_What the task asks_:
In the material below, change every "Febbraio" to "February" and reproduce all other lines unchanged.

_Text data extracted from the pages_:
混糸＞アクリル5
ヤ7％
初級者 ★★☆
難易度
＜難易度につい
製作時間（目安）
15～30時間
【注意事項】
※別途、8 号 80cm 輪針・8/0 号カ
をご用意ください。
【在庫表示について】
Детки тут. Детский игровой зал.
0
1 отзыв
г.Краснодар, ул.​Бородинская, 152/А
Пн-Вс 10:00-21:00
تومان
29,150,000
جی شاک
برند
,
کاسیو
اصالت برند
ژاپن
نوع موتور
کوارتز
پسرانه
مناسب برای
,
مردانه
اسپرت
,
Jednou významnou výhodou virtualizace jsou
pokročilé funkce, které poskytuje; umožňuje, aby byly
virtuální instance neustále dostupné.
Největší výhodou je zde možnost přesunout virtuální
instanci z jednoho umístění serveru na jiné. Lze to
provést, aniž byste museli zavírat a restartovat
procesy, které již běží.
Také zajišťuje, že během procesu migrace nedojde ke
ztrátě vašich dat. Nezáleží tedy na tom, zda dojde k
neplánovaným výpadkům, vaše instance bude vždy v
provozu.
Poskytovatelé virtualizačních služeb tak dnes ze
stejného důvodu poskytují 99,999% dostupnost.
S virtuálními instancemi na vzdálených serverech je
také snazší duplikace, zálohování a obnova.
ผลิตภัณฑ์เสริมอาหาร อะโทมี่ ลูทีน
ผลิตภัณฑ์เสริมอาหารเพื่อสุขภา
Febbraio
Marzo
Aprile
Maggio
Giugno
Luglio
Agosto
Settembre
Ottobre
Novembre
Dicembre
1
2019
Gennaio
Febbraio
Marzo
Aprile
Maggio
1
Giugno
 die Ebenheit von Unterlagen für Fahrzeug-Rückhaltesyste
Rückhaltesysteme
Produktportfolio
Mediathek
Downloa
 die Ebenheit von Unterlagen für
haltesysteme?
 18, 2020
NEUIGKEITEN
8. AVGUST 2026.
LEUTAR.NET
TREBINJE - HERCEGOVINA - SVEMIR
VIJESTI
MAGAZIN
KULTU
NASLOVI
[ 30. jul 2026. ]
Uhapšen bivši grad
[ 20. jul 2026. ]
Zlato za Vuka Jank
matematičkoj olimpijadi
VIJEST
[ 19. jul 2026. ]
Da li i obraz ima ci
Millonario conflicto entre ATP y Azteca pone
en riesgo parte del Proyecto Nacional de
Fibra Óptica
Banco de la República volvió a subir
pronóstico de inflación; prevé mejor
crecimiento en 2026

_Exercise answer_:
混糸＞アクリル5
ヤ7％
初級者 ★★☆
難易度
＜難易度につい
製作時間（目安）
15～30時間
【注意事項】
※別途、8 号 80cm 輪針・8/0 号カ
をご用意ください。
【在庫表示について】
Детки тут. Детский игровой зал.
0
1 отзыв
г.Краснодар, ул.​Бородинская, 152/А
Пн-Вс 10:00-21:00
تومان
29,150,000
جی شاک
برند
,
کاسیو
اصالت برند
ژاپن
نوع موتور
کوارتز
پسرانه
مناسب برای
,
مردانه
اسپرت
,
Jednou významnou výhodou virtualizace jsou
pokročilé funkce, které poskytuje; umožňuje, aby byly
virtuální instance neustále dostupné.
Největší výhodou je zde možnost přesunout virtuální
instanci z jednoho umístění serveru na jiné. Lze to
provést, aniž byste museli zavírat a restartovat
procesy, které již běží.
Také zajišťuje, že během procesu migrace nedojde ke
ztrátě vašich dat. Nezáleží tedy na tom, zda dojde k
neplánovaným výpadkům, vaše instance bude vždy v
provozu.
Poskytovatelé virtualizačních služeb tak dnes ze
stejného důvodu poskytují 99,999% dostupnost.
S virtuálními instancemi na vzdálených serverech je
také snazší duplikace, zálohování a obnova.
ผลิตภัณฑ์เสริมอาหาร อะโทมี่ ลูทีน
ผลิตภัณฑ์เสริมอาหารเพื่อสุขภา
February
Marzo
Aprile
Maggio
Giugno
Luglio
Agosto
Settembre
Ottobre
Novembre
Dicembre
1
2019
Gennaio
February
Marzo
Aprile
Maggio
1
Giugno
 die Ebenheit von Unterlagen für Fahrzeug-Rückhaltesyste
Rückhaltesysteme
Produktportfolio
Mediathek
Downloa
 die Ebenheit von Unterlagen für
haltesysteme?
 18, 2020
NEUIGKEITEN
8. AVGUST 2026.
LEUTAR.NET
TREBINJE - HERCEGOVINA - SVEMIR
VIJESTI
MAGAZIN
KULTU
NASLOVI
[ 30. jul 2026. ]
Uhapšen bivši grad
[ 20. jul 2026. ]
Zlato za Vuka Jank
matematičkoj olimpijadi
VIJEST
[ 19. jul 2026. ]
Da li i obraz ima ci
Millonario conflicto entre ATP y Azteca pone
en riesgo parte del Proyecto Nacional de
Fibra Óptica
Banco de la República volvió a subir
pronóstico de inflación; prevé mejor
crecimiento en 2026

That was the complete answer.